-- TEXT SHOWN follows --

Python: Improve sensitive data modeling #6013

RasmusWL · 2021-06-04T13:37:28Z

and also port it away from using points-to 🎉

With this extended modeling, we are able to flag up this little example https://github.com/anxolerd/dvpwa/blob/b11d0415f86cc2285158d2f07c81cd9777d8fffb/sqli/dao/user.py#L40-L41 (with py/weak-sensitive-data-hashing)

No longer using points-to 🎉

yoff

A single question about a type tracker, otherwise this looks good 👍

yoff · 2021-06-10T09:30:18Z

python/ql/src/semmle/python/dataflow/new/SensitiveDataSources.qll

+    SensitiveFunctionCall() {
+      this.getFunction() = sensitiveFunction(classification)
+      or
+      nameIndicatesSensitiveData(this.getFunction().asCfgNode().(NameNode).getId(), classification)


I suppose this is to cover functions for which we do not have a definition?
Should this case not be added to be base of the type tracker instead?

-- TEXT SHOWN concluded --
-- SUPPLIED DATA follows --

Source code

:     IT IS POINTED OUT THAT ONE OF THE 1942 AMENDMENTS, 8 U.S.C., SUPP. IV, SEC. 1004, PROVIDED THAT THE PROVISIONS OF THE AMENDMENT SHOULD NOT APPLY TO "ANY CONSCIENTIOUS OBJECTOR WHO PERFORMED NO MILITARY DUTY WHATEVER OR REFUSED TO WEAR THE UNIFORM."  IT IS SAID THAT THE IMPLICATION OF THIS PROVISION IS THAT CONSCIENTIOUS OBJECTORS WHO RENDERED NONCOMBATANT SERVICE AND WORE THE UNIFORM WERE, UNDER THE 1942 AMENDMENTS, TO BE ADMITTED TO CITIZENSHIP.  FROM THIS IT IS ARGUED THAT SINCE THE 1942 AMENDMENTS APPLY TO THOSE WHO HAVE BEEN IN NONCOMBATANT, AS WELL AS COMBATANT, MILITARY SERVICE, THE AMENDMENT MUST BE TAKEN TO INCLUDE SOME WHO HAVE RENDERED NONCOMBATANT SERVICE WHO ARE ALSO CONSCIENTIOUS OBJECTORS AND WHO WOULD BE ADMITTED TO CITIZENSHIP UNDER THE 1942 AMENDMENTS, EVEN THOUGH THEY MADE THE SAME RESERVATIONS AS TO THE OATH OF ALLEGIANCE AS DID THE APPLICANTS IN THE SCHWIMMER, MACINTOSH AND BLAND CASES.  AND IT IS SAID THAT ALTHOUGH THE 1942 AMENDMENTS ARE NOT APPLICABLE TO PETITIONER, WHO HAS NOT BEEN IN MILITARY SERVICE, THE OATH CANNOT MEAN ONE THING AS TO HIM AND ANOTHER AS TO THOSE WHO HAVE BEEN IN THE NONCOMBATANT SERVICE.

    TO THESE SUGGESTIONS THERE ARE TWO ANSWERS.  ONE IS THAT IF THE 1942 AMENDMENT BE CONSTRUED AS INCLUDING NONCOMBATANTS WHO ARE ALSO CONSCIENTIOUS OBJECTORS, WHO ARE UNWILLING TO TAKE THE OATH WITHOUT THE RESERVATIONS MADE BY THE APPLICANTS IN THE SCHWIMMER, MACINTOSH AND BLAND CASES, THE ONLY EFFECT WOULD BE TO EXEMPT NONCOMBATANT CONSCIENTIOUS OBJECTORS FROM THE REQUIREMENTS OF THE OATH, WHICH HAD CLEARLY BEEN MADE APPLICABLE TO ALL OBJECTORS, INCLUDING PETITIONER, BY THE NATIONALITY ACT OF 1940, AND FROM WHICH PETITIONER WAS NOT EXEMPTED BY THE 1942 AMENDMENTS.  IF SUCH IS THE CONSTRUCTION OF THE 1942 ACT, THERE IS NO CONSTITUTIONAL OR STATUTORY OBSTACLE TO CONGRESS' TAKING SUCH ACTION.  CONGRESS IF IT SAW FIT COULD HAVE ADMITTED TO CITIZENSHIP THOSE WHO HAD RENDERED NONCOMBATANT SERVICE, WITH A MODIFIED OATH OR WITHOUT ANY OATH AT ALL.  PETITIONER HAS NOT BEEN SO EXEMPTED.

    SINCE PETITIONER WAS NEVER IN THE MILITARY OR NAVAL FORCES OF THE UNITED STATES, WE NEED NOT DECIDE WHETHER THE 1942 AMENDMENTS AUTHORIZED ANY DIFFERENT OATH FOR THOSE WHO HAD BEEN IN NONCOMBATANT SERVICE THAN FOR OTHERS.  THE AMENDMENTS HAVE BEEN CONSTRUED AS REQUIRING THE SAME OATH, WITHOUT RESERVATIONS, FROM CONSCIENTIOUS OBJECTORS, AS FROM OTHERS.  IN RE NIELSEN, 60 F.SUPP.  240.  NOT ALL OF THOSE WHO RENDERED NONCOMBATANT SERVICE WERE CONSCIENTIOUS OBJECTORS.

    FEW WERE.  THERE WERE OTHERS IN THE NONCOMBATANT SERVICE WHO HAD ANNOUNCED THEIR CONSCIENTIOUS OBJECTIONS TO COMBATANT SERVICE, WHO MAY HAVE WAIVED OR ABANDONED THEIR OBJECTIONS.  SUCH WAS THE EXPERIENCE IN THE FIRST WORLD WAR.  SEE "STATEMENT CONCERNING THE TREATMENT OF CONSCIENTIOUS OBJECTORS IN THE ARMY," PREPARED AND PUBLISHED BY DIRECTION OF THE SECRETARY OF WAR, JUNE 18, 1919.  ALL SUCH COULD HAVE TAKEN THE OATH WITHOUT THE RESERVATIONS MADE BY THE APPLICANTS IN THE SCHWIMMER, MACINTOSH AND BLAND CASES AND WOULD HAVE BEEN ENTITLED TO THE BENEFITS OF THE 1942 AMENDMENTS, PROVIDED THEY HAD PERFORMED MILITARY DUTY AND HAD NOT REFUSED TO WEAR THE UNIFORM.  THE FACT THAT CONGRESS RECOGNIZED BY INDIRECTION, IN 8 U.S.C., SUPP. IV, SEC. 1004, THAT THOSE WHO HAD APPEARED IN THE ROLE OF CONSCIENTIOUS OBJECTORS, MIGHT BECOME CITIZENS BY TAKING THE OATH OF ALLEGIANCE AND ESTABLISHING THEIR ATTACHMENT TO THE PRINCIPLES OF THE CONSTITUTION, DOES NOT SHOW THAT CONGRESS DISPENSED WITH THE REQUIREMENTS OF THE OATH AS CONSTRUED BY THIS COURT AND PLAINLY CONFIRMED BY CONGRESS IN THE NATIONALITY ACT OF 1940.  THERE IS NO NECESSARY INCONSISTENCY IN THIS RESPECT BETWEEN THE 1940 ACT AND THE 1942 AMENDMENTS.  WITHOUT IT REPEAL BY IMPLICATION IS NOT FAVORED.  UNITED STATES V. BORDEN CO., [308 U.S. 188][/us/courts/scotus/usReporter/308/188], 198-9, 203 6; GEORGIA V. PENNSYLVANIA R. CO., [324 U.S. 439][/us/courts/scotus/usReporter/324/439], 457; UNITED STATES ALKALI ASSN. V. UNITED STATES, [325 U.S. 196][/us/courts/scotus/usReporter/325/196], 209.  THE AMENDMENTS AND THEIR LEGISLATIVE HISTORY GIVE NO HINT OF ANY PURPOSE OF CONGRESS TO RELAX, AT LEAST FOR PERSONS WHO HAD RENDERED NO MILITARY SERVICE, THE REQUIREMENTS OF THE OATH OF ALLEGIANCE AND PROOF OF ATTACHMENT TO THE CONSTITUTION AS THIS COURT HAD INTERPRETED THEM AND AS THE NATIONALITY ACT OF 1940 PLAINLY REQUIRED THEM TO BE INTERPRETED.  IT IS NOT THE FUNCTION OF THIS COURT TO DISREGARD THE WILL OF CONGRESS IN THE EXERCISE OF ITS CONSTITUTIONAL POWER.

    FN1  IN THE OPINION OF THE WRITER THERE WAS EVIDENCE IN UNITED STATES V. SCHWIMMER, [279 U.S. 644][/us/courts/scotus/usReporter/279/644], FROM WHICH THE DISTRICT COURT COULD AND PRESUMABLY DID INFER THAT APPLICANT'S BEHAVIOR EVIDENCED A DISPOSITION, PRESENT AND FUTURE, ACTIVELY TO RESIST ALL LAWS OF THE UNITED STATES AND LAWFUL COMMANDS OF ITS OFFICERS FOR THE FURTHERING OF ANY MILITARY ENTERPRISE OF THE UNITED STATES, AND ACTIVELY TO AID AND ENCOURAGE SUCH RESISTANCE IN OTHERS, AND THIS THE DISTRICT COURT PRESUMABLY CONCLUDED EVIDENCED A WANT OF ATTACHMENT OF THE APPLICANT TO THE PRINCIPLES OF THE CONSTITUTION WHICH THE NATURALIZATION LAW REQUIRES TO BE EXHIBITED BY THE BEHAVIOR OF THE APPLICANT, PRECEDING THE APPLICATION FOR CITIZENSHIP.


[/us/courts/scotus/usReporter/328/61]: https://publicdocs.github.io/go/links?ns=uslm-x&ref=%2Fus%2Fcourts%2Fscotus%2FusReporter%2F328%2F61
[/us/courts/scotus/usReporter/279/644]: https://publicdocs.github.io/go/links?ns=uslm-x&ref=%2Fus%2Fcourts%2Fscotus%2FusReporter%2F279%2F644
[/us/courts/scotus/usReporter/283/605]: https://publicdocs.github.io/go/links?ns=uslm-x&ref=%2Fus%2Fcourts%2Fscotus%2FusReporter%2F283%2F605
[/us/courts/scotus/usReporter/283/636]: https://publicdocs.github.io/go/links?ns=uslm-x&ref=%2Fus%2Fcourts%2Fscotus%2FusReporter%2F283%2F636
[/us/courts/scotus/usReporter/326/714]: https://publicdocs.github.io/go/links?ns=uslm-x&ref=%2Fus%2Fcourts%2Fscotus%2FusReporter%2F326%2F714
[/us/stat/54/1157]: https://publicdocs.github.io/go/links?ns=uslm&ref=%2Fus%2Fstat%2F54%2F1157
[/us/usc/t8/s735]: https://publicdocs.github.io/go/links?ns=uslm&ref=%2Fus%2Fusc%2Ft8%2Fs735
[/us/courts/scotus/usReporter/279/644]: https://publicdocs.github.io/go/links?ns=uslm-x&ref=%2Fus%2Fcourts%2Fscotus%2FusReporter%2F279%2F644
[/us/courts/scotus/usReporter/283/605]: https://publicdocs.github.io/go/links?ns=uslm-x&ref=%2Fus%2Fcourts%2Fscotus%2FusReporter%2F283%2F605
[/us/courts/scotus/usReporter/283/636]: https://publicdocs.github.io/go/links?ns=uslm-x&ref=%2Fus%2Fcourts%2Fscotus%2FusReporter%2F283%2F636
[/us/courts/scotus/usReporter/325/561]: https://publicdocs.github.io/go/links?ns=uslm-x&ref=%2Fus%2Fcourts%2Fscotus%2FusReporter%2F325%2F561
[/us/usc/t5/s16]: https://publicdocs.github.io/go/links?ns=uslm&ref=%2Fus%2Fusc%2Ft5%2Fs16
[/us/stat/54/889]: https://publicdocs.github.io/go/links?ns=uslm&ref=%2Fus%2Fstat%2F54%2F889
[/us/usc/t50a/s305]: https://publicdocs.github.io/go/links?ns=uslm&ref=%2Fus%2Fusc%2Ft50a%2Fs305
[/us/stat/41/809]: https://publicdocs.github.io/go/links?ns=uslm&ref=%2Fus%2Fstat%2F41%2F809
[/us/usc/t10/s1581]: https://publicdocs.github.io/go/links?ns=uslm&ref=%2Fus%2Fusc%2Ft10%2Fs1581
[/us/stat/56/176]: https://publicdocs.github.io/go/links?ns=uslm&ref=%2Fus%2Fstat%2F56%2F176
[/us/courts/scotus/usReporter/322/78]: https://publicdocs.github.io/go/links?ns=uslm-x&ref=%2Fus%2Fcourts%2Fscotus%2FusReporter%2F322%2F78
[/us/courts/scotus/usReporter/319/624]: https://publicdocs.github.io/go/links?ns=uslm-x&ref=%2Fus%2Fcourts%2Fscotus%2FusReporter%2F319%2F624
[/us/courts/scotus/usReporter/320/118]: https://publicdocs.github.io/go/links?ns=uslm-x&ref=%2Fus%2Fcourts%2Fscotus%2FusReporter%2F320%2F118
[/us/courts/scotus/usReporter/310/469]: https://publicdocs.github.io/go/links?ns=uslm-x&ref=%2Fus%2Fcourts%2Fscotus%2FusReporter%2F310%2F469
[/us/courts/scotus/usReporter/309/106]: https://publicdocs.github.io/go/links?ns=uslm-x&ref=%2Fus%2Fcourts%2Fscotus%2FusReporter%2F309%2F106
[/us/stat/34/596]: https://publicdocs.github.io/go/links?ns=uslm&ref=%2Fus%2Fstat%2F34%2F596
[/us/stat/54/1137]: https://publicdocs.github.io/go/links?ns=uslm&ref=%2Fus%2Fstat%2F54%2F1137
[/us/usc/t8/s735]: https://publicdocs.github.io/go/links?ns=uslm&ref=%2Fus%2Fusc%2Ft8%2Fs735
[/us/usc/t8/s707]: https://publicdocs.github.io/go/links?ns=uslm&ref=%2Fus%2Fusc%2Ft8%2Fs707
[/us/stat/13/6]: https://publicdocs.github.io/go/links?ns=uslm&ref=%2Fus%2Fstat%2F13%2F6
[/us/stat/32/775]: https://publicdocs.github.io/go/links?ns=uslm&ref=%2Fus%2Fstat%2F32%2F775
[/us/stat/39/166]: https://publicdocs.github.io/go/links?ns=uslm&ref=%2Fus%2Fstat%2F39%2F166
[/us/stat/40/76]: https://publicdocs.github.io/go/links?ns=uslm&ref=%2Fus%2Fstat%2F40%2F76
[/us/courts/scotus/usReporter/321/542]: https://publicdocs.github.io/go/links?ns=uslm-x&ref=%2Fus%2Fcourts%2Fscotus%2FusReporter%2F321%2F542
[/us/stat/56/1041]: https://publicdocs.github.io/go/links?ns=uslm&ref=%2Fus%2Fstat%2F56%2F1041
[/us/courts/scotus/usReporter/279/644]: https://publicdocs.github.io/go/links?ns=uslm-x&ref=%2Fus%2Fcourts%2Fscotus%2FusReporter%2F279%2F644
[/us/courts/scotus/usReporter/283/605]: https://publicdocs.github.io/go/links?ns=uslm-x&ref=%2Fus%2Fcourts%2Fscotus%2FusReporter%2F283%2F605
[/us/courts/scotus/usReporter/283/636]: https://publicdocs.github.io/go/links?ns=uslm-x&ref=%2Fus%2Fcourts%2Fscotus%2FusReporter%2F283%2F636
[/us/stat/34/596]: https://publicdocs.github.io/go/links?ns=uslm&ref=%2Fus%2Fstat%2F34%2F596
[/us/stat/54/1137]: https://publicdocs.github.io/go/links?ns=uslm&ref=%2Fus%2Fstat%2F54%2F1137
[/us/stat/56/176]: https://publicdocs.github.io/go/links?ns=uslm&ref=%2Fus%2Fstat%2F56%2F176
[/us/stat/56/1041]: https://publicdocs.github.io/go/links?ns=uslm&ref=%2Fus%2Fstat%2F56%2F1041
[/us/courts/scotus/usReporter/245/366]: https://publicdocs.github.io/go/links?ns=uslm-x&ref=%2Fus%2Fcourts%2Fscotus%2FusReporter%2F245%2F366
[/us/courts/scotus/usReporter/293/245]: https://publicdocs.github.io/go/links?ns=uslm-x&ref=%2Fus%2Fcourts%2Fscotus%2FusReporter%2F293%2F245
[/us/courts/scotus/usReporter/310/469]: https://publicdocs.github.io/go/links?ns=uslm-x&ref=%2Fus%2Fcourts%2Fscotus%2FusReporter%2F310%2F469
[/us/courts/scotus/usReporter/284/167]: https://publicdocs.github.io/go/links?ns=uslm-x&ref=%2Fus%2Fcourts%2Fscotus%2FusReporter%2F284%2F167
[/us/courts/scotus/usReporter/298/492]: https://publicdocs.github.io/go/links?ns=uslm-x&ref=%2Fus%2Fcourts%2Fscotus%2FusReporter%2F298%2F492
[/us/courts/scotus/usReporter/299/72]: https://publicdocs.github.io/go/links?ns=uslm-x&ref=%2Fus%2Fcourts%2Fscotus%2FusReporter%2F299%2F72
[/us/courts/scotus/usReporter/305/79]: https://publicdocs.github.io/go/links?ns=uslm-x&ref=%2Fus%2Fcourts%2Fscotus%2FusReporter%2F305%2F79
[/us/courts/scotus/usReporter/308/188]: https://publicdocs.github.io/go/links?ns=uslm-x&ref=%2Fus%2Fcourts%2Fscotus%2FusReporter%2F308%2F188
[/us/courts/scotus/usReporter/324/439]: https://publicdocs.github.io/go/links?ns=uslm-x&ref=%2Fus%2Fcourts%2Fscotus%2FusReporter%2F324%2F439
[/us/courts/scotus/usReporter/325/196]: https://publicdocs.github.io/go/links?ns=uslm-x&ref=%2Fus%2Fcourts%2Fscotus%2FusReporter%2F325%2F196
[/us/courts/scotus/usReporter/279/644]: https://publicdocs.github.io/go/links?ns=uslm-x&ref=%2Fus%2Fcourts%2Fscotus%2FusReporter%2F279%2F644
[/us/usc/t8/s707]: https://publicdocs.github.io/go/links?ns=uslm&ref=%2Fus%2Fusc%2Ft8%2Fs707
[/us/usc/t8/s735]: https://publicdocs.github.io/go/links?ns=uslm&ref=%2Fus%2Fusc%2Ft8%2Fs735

-- SUPPLIED DATA concluded --

### WHAT TO WORK ON:
Rewrite everything in the sensitive data modeling thread from "No longer using" down to "this.getFunction() = sensitiveFunction(classification)", substituting "type-tracking helper" for every "type tracker".

### EXERCISE ANSWER:
No longer using points-to 🎉

yoff

A single question about a type-tracking helper, otherwise this looks good 👍

yoff · 2021-06-10T09:30:18Z

python/ql/src/semmle/python/dataflow/new/SensitiveDataSources.qll

+    SensitiveFunctionCall() {
+      this.getFunction() = sensitiveFunction(classification)